VEDANTAM: Well, the growing consensus among authorities - and law enforcement authorities, in particular - is to move from this idea of profiling, to the idea of what they call threat assessment. Because if you look at all these recent incidents, one of the things that stands out is that most typically, these events have taken time to plan. It has taken time to set up. And very often, there is another person who knows what the plan is; or maybe there are people who know some element of the plan that the shooter has in place.

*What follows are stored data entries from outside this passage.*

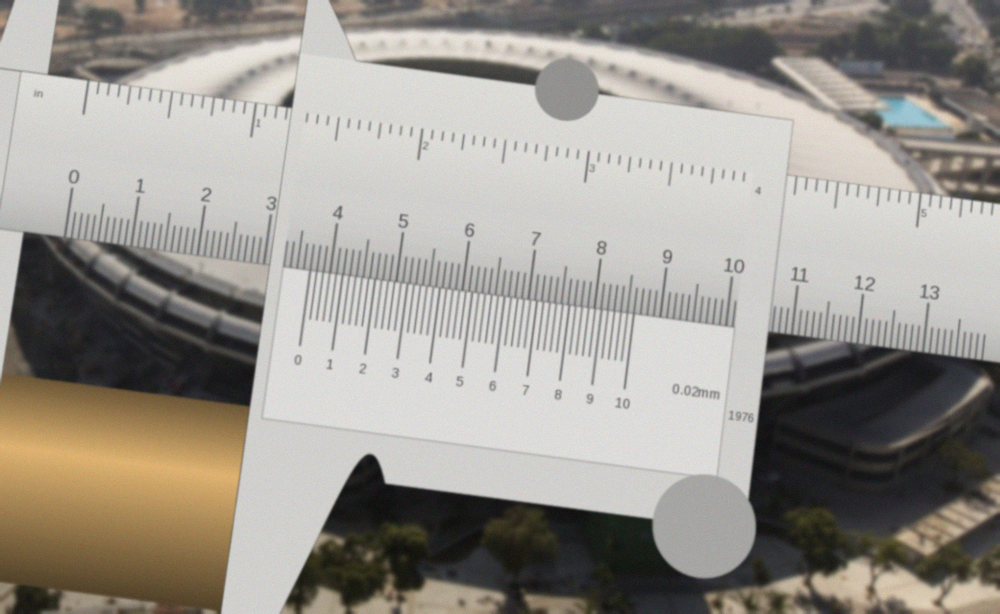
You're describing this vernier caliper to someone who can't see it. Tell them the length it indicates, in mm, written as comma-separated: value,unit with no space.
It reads 37.0,mm
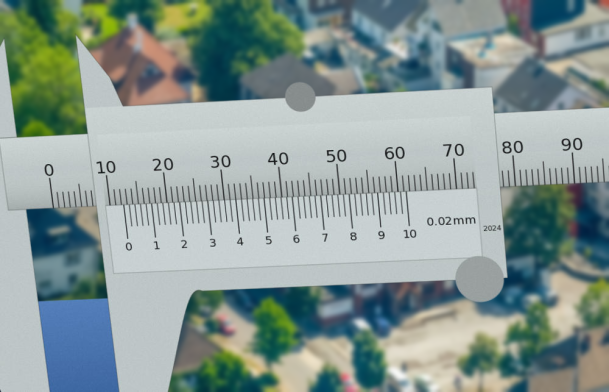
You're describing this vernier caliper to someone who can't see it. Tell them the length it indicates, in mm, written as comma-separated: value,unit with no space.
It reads 12.4,mm
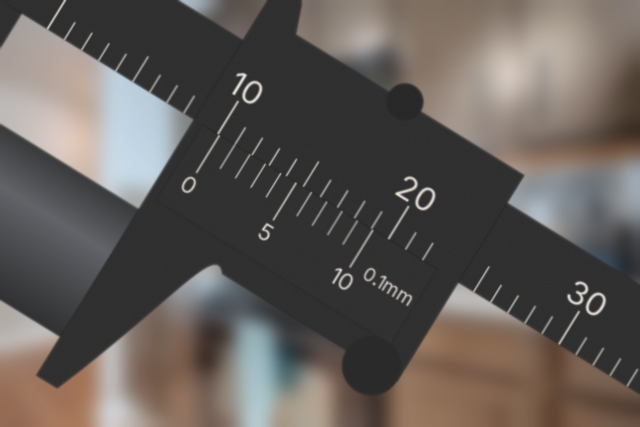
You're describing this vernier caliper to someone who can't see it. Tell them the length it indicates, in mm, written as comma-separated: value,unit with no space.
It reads 10.1,mm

Now, very often, this information might be hazy, or it might be disjointed. And one of the strategies of threat assessment is to encourage people to report what it is that they are seeing. This is the basis of the - you know, the "See Something, Say Something" campaign that we hear all the time in subway stations and metro stations and airports. And the idea is that once you get specific information that's behavioral; it's not targeted to the indivi - to sort of a profile, but to the behavior of people; you then analyze that information. You say, is this a credible threat? Is this person just upset? Does he have a plan? Is this a serious threat? Is it a very serious threat? Should law enforcement be involved? And the idea is, you don't go from zero to 60 in one second; but you take in the information, you analyze the information, you escalate your response gradually.

SIMON: And increasingly, we've seen in the past few incidences, people tend to post things in social media; that's even if they're not talking to people.

VEDANTAM: Indeed. So that's certainly one of the places where we can look for the kinds of information that could give us clues that something might be happening.

SIMON: NPR science correspondent Shankar Vedantam.

(SOUNDBITE OF MUSIC)

SIMON: And you're listening to NPR News.